More Voices, Better Audio, and AI Cover Art

This week brings major improvements to voice quality with AI-powered voice direction, an expanded library of 29 Gemini voices, and smarter podcast cover generation. Plus critical audio fixes and infrastructure upgrades.

We've been focused on making your podcasts sound more natural and professional. This week's updates bring AI-powered voice coaching that helps hosts sound distinct and authentic, plus we've unlocked a much larger voice library to choose from.

New Features

AI Voice Direction for Natural-Sounding Hosts

Your podcast hosts can now sound more authentic and distinct from each other.
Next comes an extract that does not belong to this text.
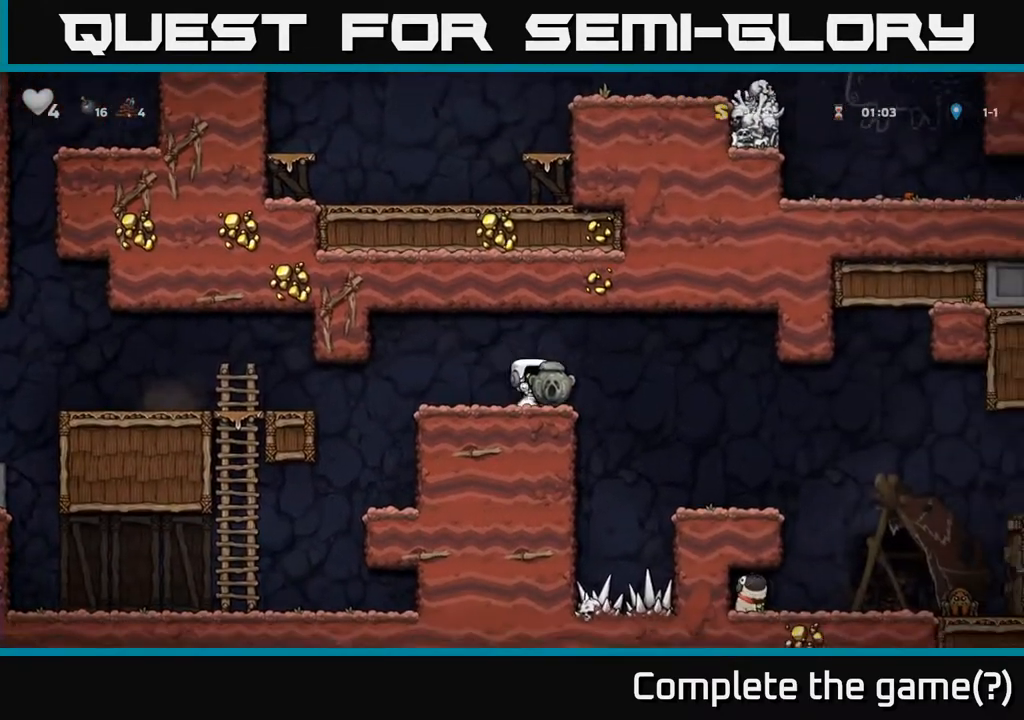
{"buttons": [], "left_stick": "center", "right_stick": "center", "events": [[50, "A", "down"], [50, "DPAD_RIGHT", "down"], [133, "A", "up"], [400, "DPAD_RIGHT", "up"]]}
The system generates personalized voice profiles for each host based on their personality traits and accent, then provides director-style coaching to guide the performance. Each episode segment gets mood hints that help hosts match their energy to the content - excited for breaking news, thoughtful for deep dives.

You'll find expandable Voice Direction controls in your host settings where you can review and regenerate the AI-generated coaching notes. The Scene Description field on your podcast's general settings lets you set the overall tone and atmosphere.
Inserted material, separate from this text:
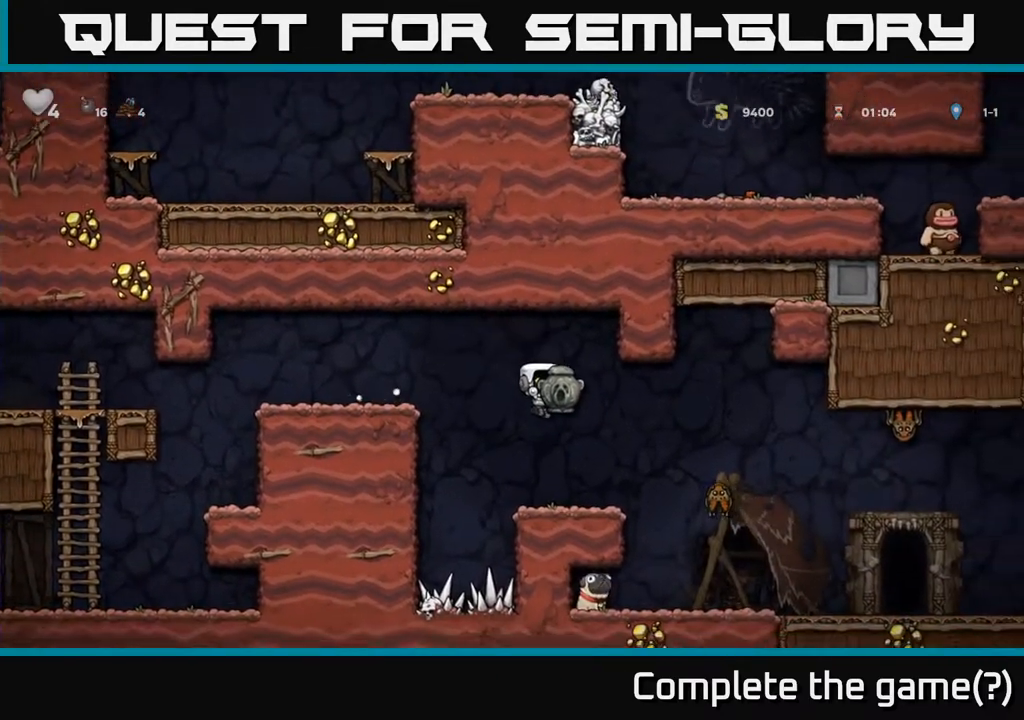
{"buttons": [], "left_stick": "center", "right_stick": "center", "events": [[267, "A", "down"], [267, "DPAD_RIGHT", "down"], [333, "A", "up"], [467, "DPAD_RIGHT", "up"]]}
Choose Your Text-to-Speech Provider

You can now pick between two text-to-speech engines for each podcast: Gemini (our new default with better rate limits) or ElevenLabs (for premium production quality). The Gemini voice browser lets you preview and select from 29 available voices, making it easy to find the perfect match for your hosts.

Switch providers anytime in your podcast's Hosts & Voices settings tab.

Expanded Voice Library

We've grown the Gemini voice library from 6 curated options to all 29 official Google Cloud voices. Each voice is now tagged by gender to help you filter and find the right fit faster.

Smarter Cover Art Generation

The AI cover generator now produces more authentic, intentional illustrations. We've refined the prompts to avoid generic AI-generated looks by prescribing specific illustration constraints, limited color palettes, and medium-specific authenticity markers.

Improvements

Better Script Direction Support

Script generation now uses a more natural direction format that works better with Gemini. Stage directions like pauses and reactions are formatted in a way that helps the AI understand and deliver them more naturally.

More Reliable Audio Processing

Fixed a critical bug where Gemini-generated audio files appeared to be the correct size but only played the first few seconds. The issue was in how we were combining multiple audio chunks - we now properly handle the raw audio data before creating the final file.

When Gemini text-to-speech fails and automatically falls back to ElevenLabs, the system now correctly maps voice settings to prevent errors.

Improved Script Preprocessing

Section markers like "INTRO" and "SEGMENT 1" are now automatically removed from scripts before they're sent to text-to-speech, so they won't accidentally be read aloud in your episodes.

Bug Fixes

Fixed an issue where podcast audio assets (intro jingles, transition sounds, outro music) were missing from Gemini-generated episodes. Your branded audio now plays correctly regardless of which text-to-speech provider you use.

Knowledge graph isolation now works correctly per podcast. Previously, entities and topics from one podcast could leak into suggestions for another podcast in the same account.